UK financial regulators aren’t moving fast enough to curb AI-related risks to consumers or market stability, lawmakers, pressing for a shift away from a wait-and-see posture as automated systems spread across finance.
The Treasury Committee said the Financial Conduct Authority and the Bank of England should begin AI-specific stress testing. The goal is basic readiness.
Automated systems already influence pricing, trading, claims, and credit. Shock scenarios now look different.
The committee also urged the FCA to publish guidance by the end of 2026 clarifying how consumer protection rules apply to AI and what level of understanding senior managers must hold over systems operating under their authority.
Committee chair Meg Hillier said the evidence left her unconvinced the system is ready for a serious AI-related failure. The risk isn’t abstract. A single incident could cascade quickly across firms and customers.
Agentic AI, which takes autonomous action rather than producing content, adds pressure. The FCA told Reuters late last year that banks racing to deploy these tools expose retail customers to new failure modes. About 75% of UK financial firms already use AI across core functions, including insurance claims processing and credit assessments.

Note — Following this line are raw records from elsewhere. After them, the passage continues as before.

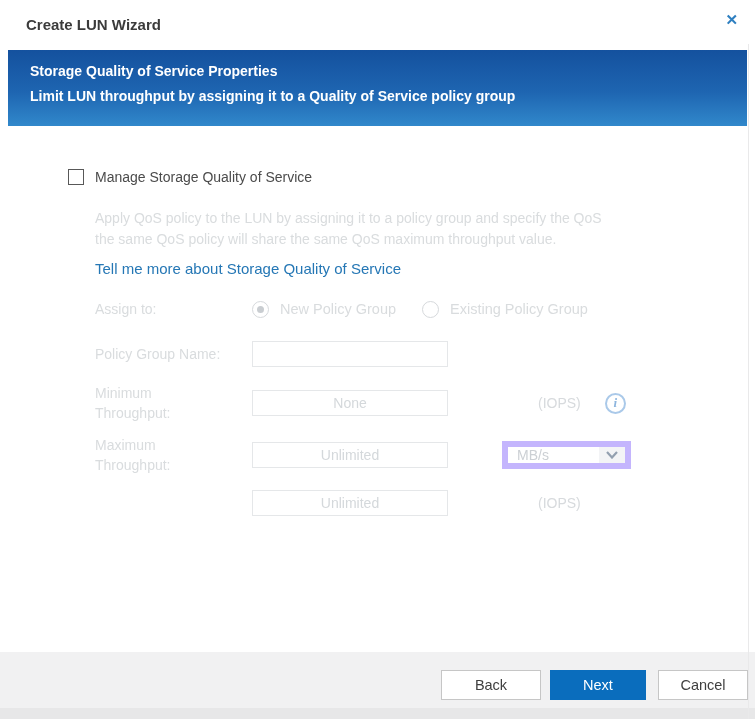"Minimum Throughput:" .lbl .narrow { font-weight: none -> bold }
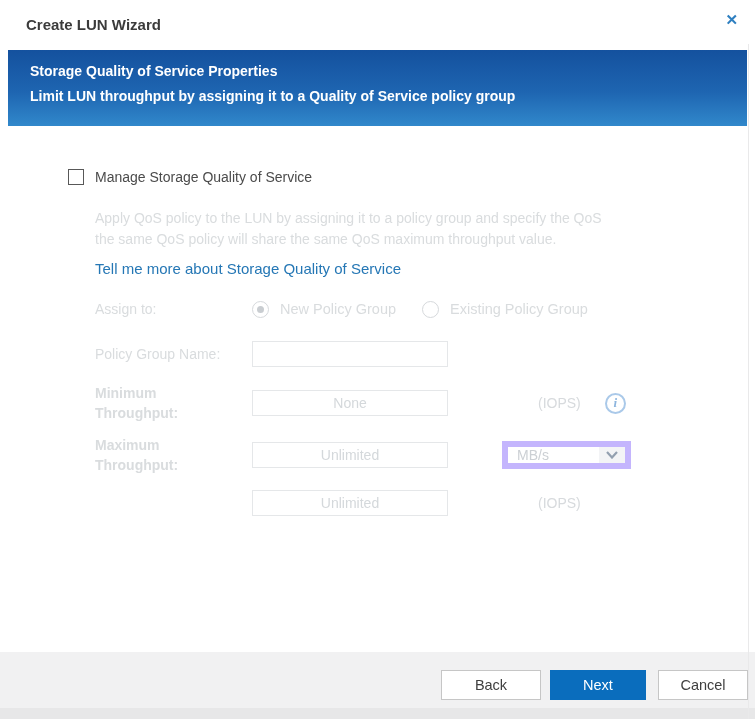"MB/s" .select { border: 6px solid #c4b5fd -> 2px solid #c4b5fd; flex-direction: none -> column }
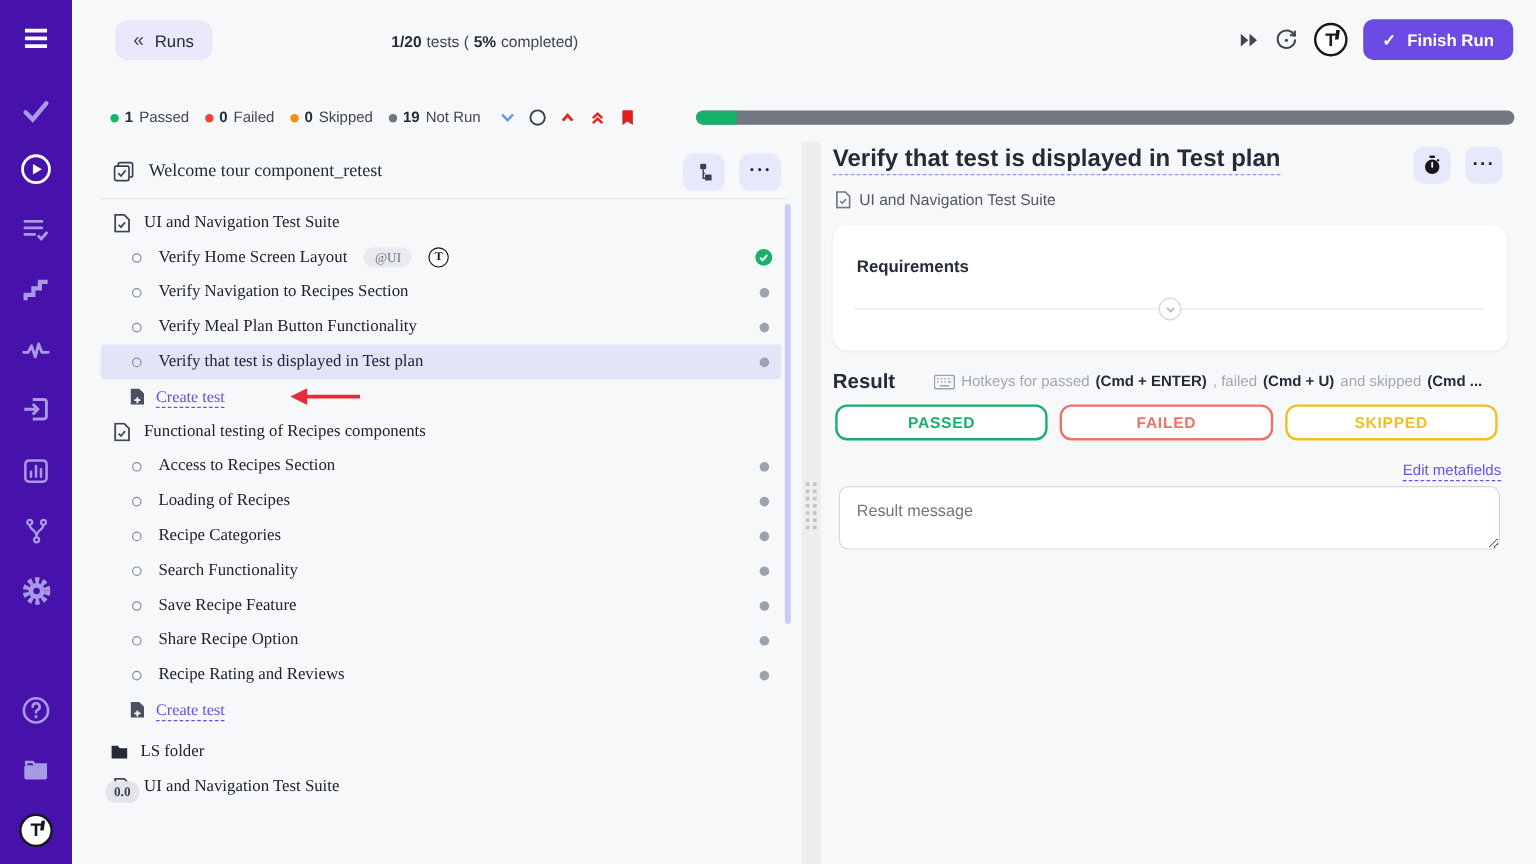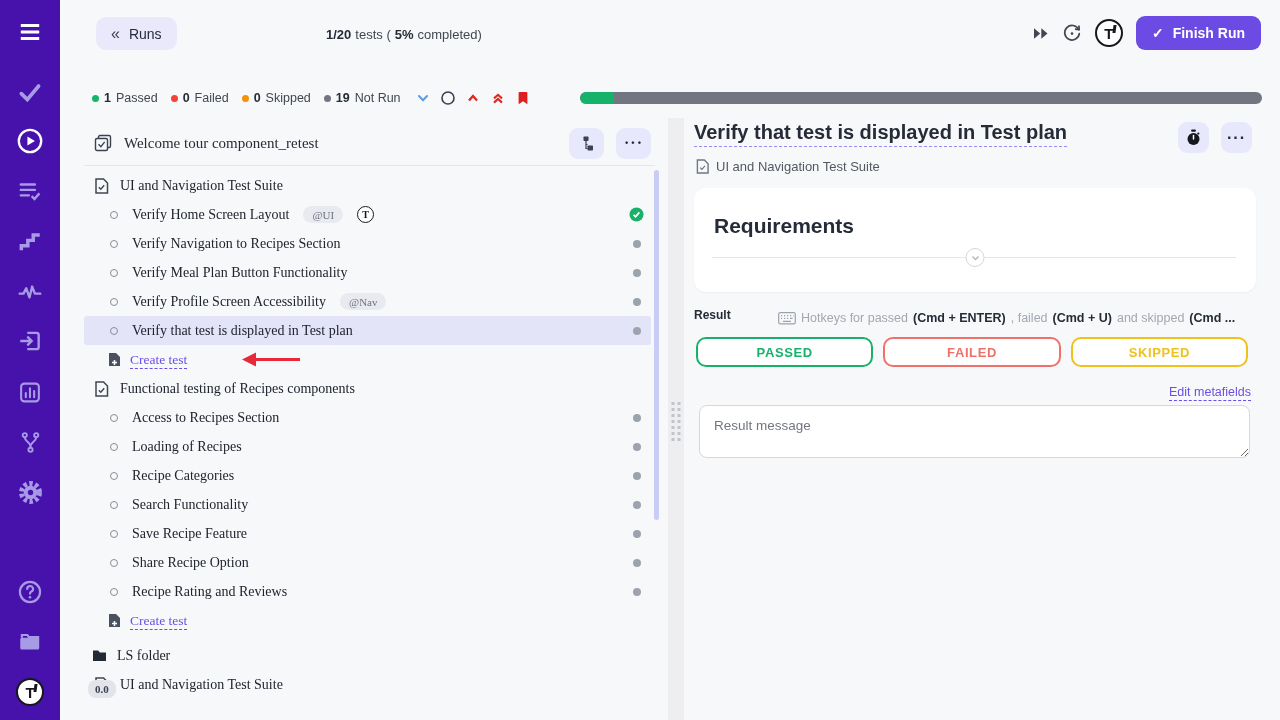"Requirements" .req-title { font-size: 21px -> 14px }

The report acknowledged efficiency gains, then pivoted to risk. Opaque credit outcomes. Algorithmic tailoring excluding vulnerable customers. Unregulated financial advice delivered through chatbots. These issues scale fast once embedded.

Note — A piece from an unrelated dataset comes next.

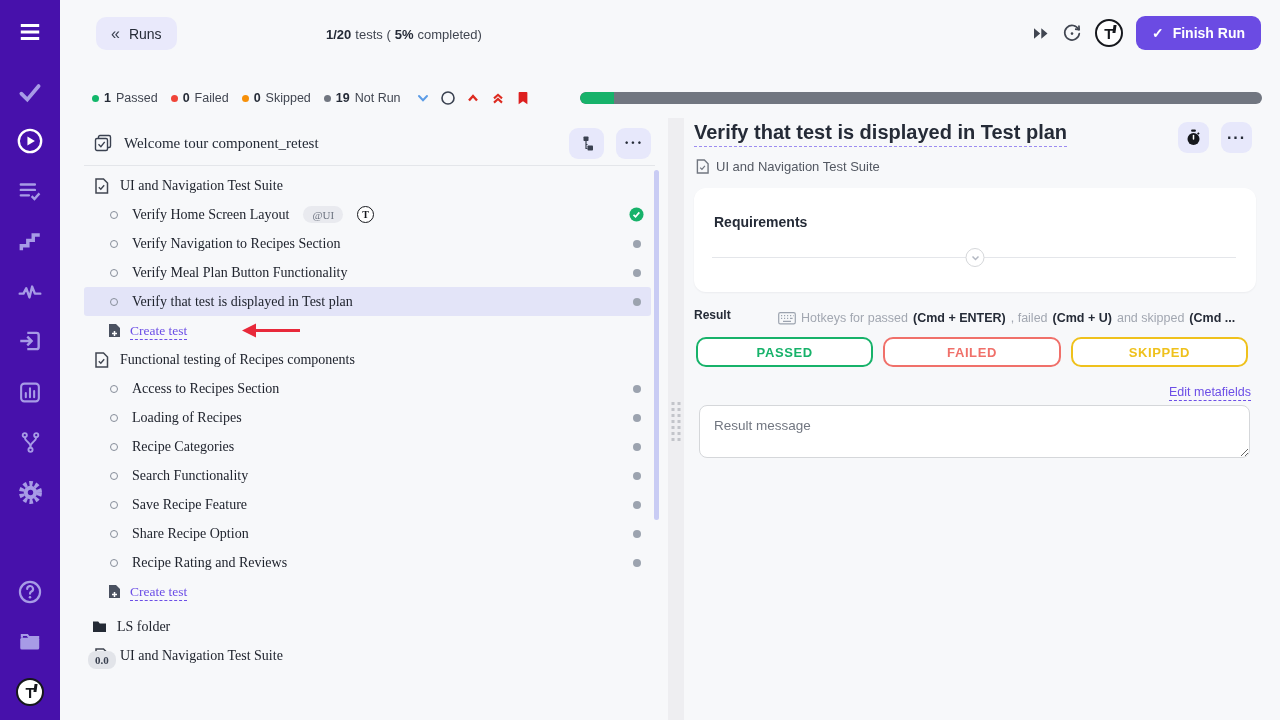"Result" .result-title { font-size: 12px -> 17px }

Witnesses also flagged financial stability concerns. Dependence on a narrow group of US technology providers for AI and cloud services concentrates operational risk.
AI-driven trading systems could intensify herding behaviour, amplifying market moves rather than dampening them.
The FCA said it would review the report. The regulator has previously resisted AI-specific rules, arguing technology shifts too quickly for bespoke regulation.
A Bank of England spokesperson said the central bank has taken steps to assess AI risks and strengthen resilience, and will consider the committee’s recommendations before responding.
Hillier told Reuters that increasingly capable generative AI already influences financial decisions. System failures, she said, would land hardest on consumers.
Separately, the UK finance ministry appointed Starling Bank CIO Harriet Rees and Lloyds Banking Group executive Rohit Dhawan to advise on steering AI adoption across financial services.